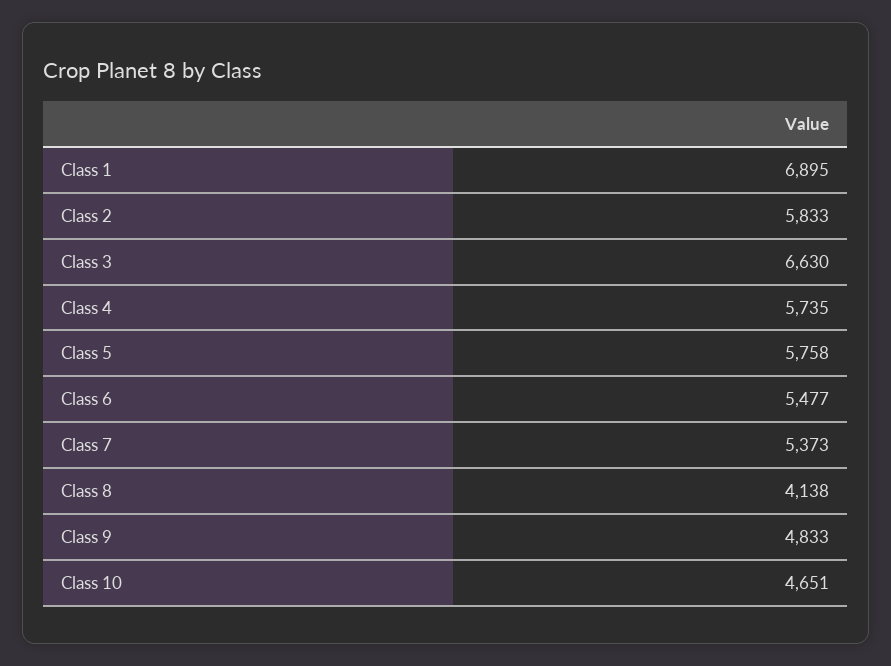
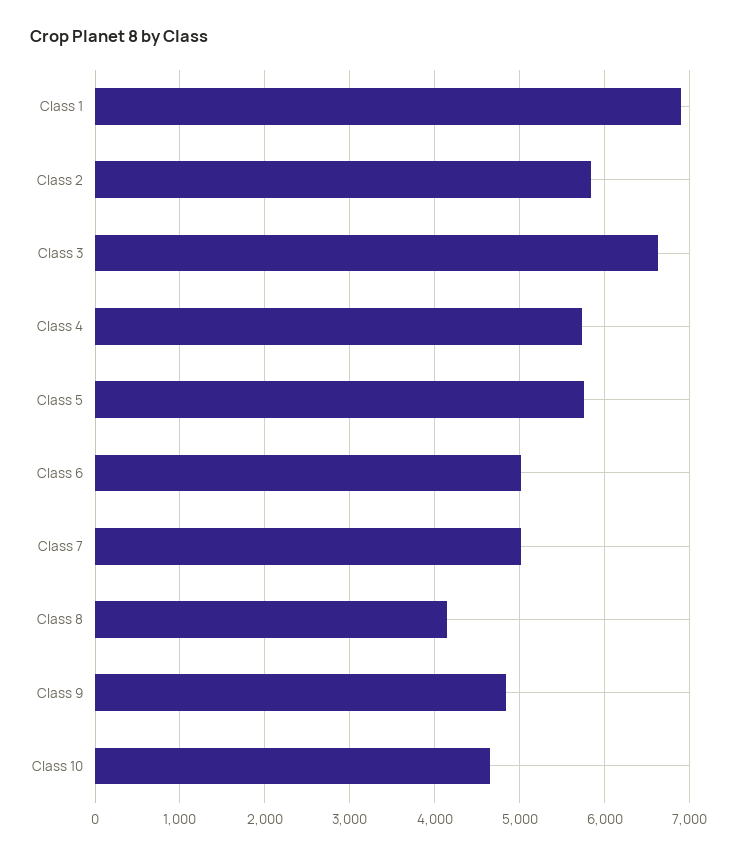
Class 6: 5477 -> 5000
Class 7: 5373 -> 5000

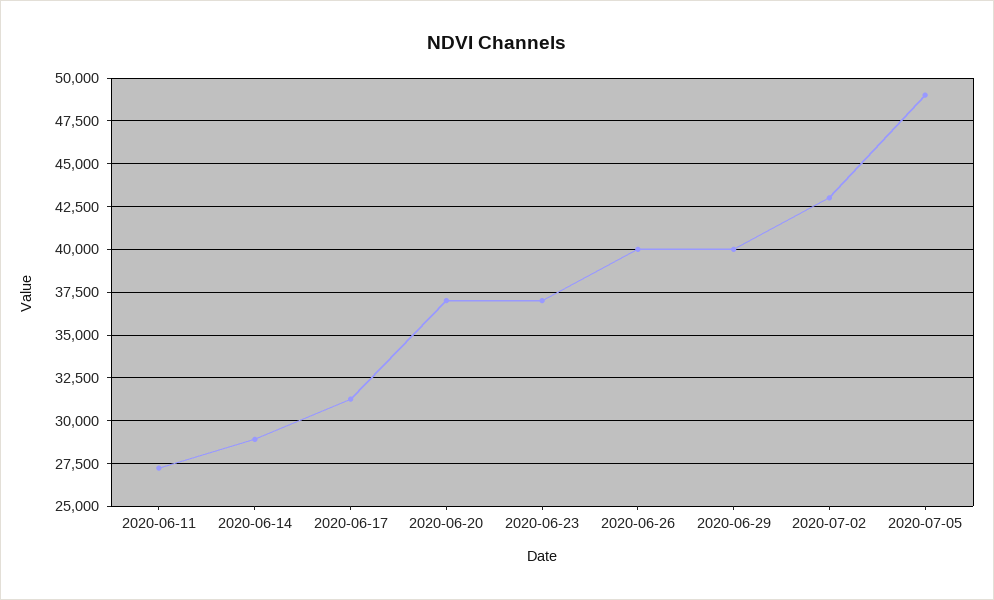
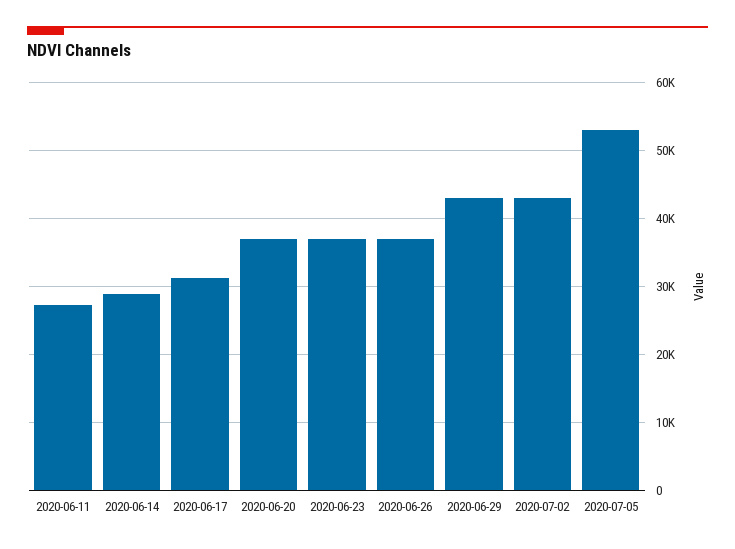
2020-06-26: 40000 -> 37000
2020-06-29: 40000 -> 43000
2020-07-05: 49000 -> 53000

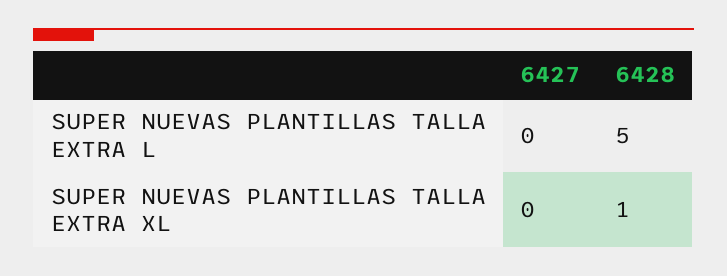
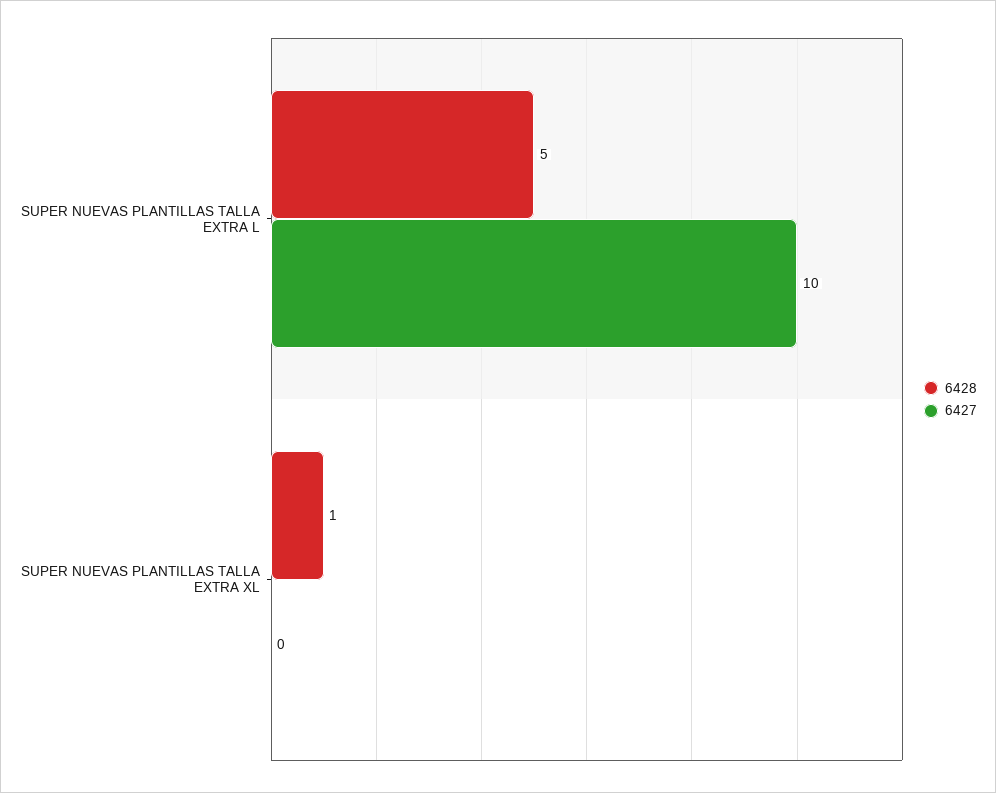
6427, SUPER NUEVAS PLANTILLAS TALLA EXTRA L: 0 -> 10

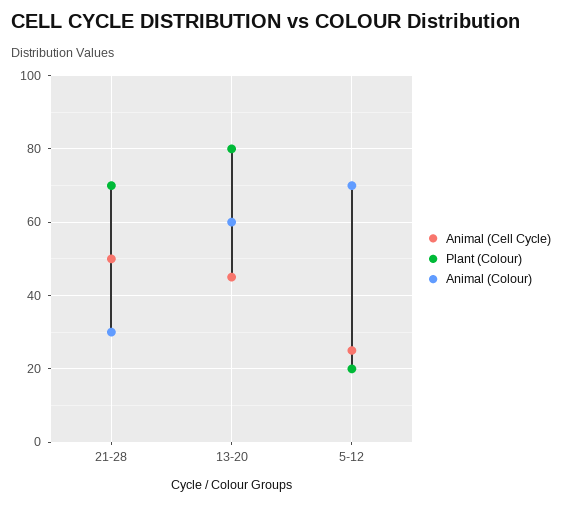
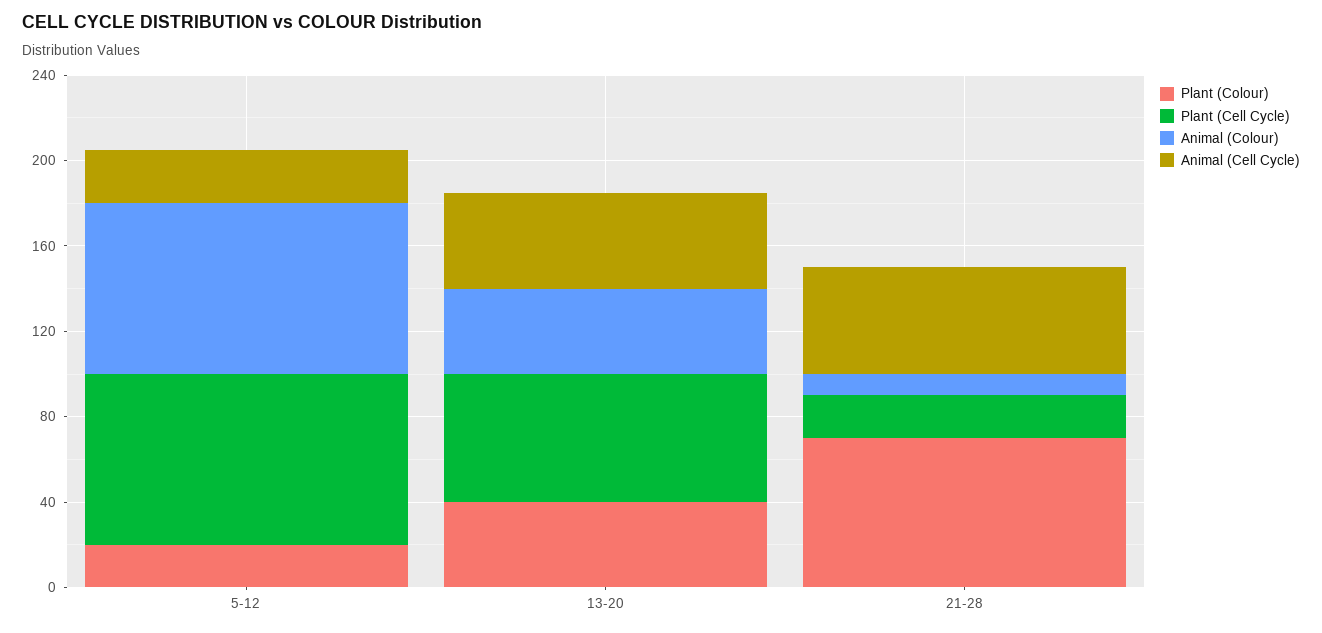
Animal (Colour), 21-28: 30 -> 10
Plant (Colour), 13-20: 80 -> 40
Animal (Colour), 13-20: 60 -> 40
Animal (Colour), 5-12: 70 -> 80
Plant (Cell Cycle), 5-12: none -> 80
Plant (Cell Cycle), 13-20: none -> 60
Plant (Cell Cycle), 21-28: none -> 20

#### WHAT YOU HAVE TO DO:
Report each line of the entries where the word "Cycle" occurs.

#### TASK OUTPUT:
Plant (Cell Cycle), 5-12: none -> 80
Plant (Cell Cycle), 13-20: none -> 60
Plant (Cell Cycle), 21-28: none -> 20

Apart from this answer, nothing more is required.